We do not sell your personal data. We may share your information only in the following circumstances:

• Service Providers: With third-party vendors who assist us in operating the App (authentication, database, payments) under strict data processing agreements.
• Legal Requirements: If required by law, regulation, or legal process.
• Business Transfers: In connection with a merger, acquisition, or sale of assets, with notice to users.
• With Your Consent: When you explicitly agree to share data for a specific purpose.

7. Data Retention

We retain your personal data only for as long as necessary to fulfill the purposes outlined in this policy:

• Account Data: Retained while your account is active and for a reasonable period afterward.
• Workout Data: Retained as long as your account exists, or until you request deletion.
• Usage Data: Typically retained for up to 24 months for analytics purposes.

You can request deletion of your account and associated data at any time by contacting us.

8. Data Security

We implement appropriate technical and organizational measures to protect your personal data:

• Encryption of data in transit using TLS/SSL.
• Secure authentication through industry-standard providers (Clerk).
• Regular security assessments and updates.
• Access controls limiting data access to authorized personnel only.

While we strive to protect your data, no method of transmission over the Internet is 100% secure. We cannot guarantee absolute security.

9. Your Rights

Depending on your location, you may have the following rights regarding your personal data:

9.1 General Rights

• Access: Request a copy of the personal data we hold about you.
• Correction: Request correction of inaccurate or incomplete data.
• Deletion: Request deletion of your personal data.
• Portability: Request your data in a portable format.
• Objection: Object to certain processing of your data.

9.2 For EU/EEA Residents (GDPR)

If you are in the European Union or European Economic Area, you have additional rights under GDPR, including the right to lodge a complaint with your local data protection authority.

9.3 For California Residents (CCPA)

California residents have the right to:

• Know what personal information is collected.
• Know whether personal information is sold or disclosed and to whom.
• Say no to the sale of personal information (we do not sell personal information).
• Access their personal information.
• Equal service and price, even if they exercise their privacy rights.

To exercise any of these rights, please contact us using the information in Section 13.

10. Children's Privacy

The App is not intended for children under 13 years of age (or 16 in certain jurisdictions). We do not knowingly collect personal information from children under these ages.

If we learn that we have collected personal information from a child under the applicable age, we will take steps to delete that information promptly. If you believe we have collected information from a child, please contact us.

11. International Data Transfers

Your information may be transferred to and processed in countries other than your country of residence. These countries may have data protection laws that are different from the laws of your country.

When we transfer data internationally, we ensure appropriate safeguards are in place, such as standard contractual clauses or other approved mechanisms.

12. Policy Changes

We may update this Privacy Policy from time to time.
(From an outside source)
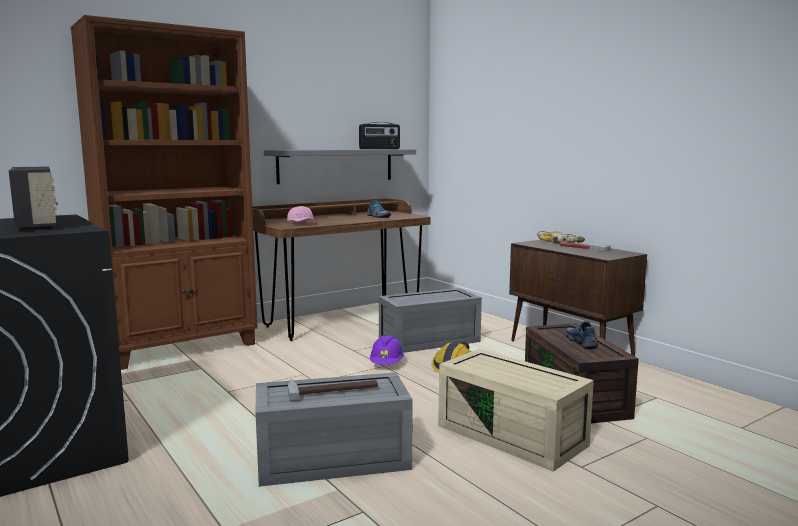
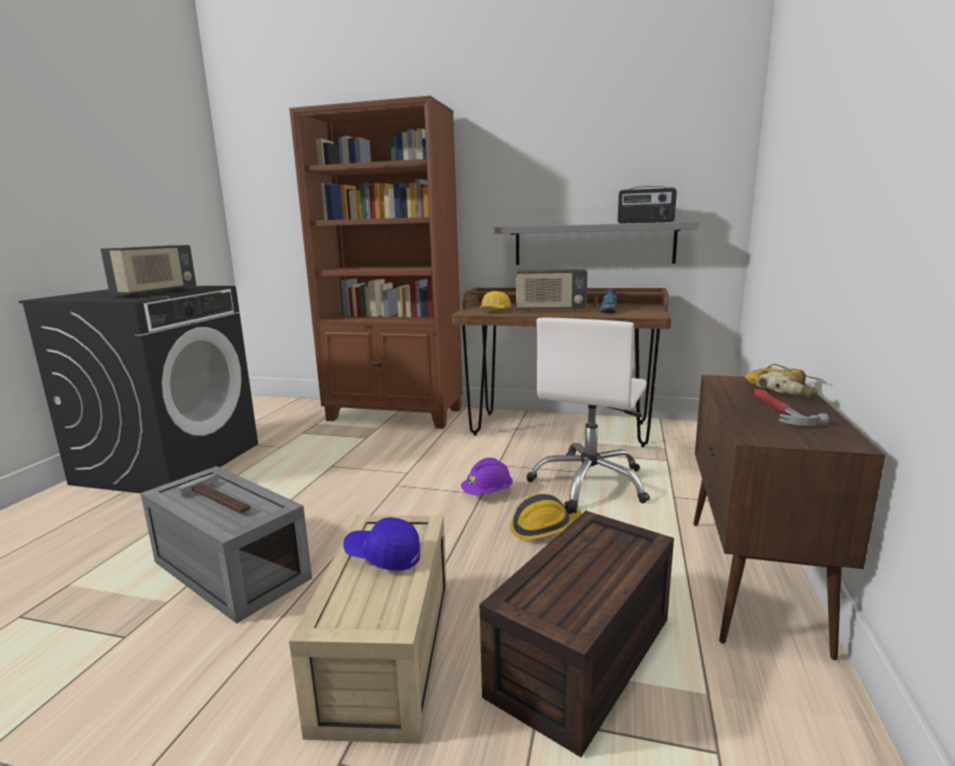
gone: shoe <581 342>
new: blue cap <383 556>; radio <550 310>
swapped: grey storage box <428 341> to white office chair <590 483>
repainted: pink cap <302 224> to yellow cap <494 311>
We will notify you of any changes by:

• Posting the new Privacy Policy on this page.
• Updating the "Last updated" date at the top.
• Sending you a notification through the App for significant changes.

We encourage you to review this Privacy Policy periodically for any changes.

13. Contact Us

If you have any questions about this Privacy Policy or our data practices, please contact us:

• Company: Ophanic Yazılım Teknoloji ve Danışmanlık A.Ş.
• Address: Eğitim Mah. Hızırbey Cad. ARGE Teknopark B Blok No: 118/6 İç Kapı No: 1, Kadıköy, Istanbul, Turkey
• Tax ID: 6440931283
• Email: info@ophanic.com
• Website: https://kriofitness.app

We will respond to your inquiry within 30 days.